Top of Material provided

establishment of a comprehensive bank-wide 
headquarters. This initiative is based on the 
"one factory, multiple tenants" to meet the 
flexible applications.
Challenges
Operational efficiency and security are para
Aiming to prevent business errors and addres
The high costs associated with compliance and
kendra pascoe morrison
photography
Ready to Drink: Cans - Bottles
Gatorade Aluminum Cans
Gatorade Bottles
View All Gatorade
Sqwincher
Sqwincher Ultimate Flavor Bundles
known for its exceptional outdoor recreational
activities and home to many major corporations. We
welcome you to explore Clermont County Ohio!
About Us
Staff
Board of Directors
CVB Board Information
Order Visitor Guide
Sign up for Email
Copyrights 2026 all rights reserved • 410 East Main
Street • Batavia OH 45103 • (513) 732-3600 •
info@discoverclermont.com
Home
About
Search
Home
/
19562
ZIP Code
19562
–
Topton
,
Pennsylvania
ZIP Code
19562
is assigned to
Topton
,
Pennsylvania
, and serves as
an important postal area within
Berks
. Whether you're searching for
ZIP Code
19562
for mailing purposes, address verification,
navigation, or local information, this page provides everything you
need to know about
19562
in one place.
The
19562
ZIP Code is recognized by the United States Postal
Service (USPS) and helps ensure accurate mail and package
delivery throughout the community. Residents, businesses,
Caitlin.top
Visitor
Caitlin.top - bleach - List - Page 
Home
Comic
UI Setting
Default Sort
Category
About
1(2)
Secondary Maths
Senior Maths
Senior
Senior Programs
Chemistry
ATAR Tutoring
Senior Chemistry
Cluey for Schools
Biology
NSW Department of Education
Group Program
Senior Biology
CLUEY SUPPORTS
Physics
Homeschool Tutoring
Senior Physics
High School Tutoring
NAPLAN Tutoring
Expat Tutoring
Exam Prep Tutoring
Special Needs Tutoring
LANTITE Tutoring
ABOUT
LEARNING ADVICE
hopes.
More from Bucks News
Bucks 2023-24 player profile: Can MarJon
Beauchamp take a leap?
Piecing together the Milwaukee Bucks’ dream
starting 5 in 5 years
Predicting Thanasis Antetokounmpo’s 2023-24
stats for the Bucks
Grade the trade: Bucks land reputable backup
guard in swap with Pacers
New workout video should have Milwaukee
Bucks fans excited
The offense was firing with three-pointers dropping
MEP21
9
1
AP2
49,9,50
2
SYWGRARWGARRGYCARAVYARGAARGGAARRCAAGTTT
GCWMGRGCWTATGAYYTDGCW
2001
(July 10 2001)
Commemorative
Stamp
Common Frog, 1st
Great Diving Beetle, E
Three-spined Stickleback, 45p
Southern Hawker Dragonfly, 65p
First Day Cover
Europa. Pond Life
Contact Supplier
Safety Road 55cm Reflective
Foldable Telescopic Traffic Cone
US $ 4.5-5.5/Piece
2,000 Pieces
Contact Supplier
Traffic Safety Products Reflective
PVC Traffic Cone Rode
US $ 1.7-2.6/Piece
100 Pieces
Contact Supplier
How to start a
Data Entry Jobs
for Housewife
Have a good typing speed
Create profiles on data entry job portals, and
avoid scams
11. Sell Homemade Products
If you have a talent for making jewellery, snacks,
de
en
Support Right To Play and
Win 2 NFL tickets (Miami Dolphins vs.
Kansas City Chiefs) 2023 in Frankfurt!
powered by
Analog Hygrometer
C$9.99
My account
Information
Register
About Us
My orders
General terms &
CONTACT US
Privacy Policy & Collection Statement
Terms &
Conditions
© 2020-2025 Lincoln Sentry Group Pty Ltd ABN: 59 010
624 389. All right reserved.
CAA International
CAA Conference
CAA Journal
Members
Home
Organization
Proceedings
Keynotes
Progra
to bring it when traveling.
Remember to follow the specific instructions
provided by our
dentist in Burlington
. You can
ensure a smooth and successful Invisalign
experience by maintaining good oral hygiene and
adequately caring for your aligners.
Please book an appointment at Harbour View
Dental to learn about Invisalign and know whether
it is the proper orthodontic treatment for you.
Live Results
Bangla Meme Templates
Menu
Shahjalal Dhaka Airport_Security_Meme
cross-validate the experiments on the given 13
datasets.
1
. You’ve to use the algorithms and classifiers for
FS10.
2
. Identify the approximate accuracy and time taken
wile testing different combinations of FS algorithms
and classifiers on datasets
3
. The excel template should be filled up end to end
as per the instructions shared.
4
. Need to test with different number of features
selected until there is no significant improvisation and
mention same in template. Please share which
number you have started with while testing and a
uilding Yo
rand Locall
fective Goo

Bottom of Material provided

Exact copies of the lines from the start of the data up to the line holding "Senior Biology", both included, are all that is needed.

establishment of a comprehensive bank-wide 
headquarters. This initiative is based on the 
"one factory, multiple tenants" to meet the 
flexible applications.
Challenges
Operational efficiency and security are para
Aiming to prevent business errors and addres
The high costs associated with compliance and
kendra pascoe morrison
photography
Ready to Drink: Cans - Bottles
Gatorade Aluminum Cans
Gatorade Bottles
View All Gatorade
Sqwincher
Sqwincher Ultimate Flavor Bundles
known for its exceptional outdoor recreational
activities and home to many major corporations. We
welcome you to explore Clermont County Ohio!
About Us
Staff
Board of Directors
CVB Board Information
Order Visitor Guide
Sign up for Email
Copyrights 2026 all rights reserved • 410 East Main
Street • Batavia OH 45103 • (513) 732-3600 •
info@discoverclermont.com
Home
About
Search
Home
/
19562
ZIP Code
19562
–
Topton
,
Pennsylvania
ZIP Code
19562
is assigned to
Topton
,
Pennsylvania
, and serves as
an important postal area within
Berks
. Whether you're searching for
ZIP Code
19562
for mailing purposes, address verification,
navigation, or local information, this page provides everything you
need to know about
19562
in one place.
The
19562
ZIP Code is recognized by the United States Postal
Service (USPS) and helps ensure accurate mail and package
delivery throughout the community. Residents, businesses,
Caitlin.top
Visitor
Caitlin.top - bleach - List - Page 
Home
Comic
UI Setting
Default Sort
Category
About
1(2)
Secondary Maths
Senior Maths
Senior
Senior Programs
Chemistry
ATAR Tutoring
Senior Chemistry
Cluey for Schools
Biology
NSW Department of Education
Group Program
Senior Biology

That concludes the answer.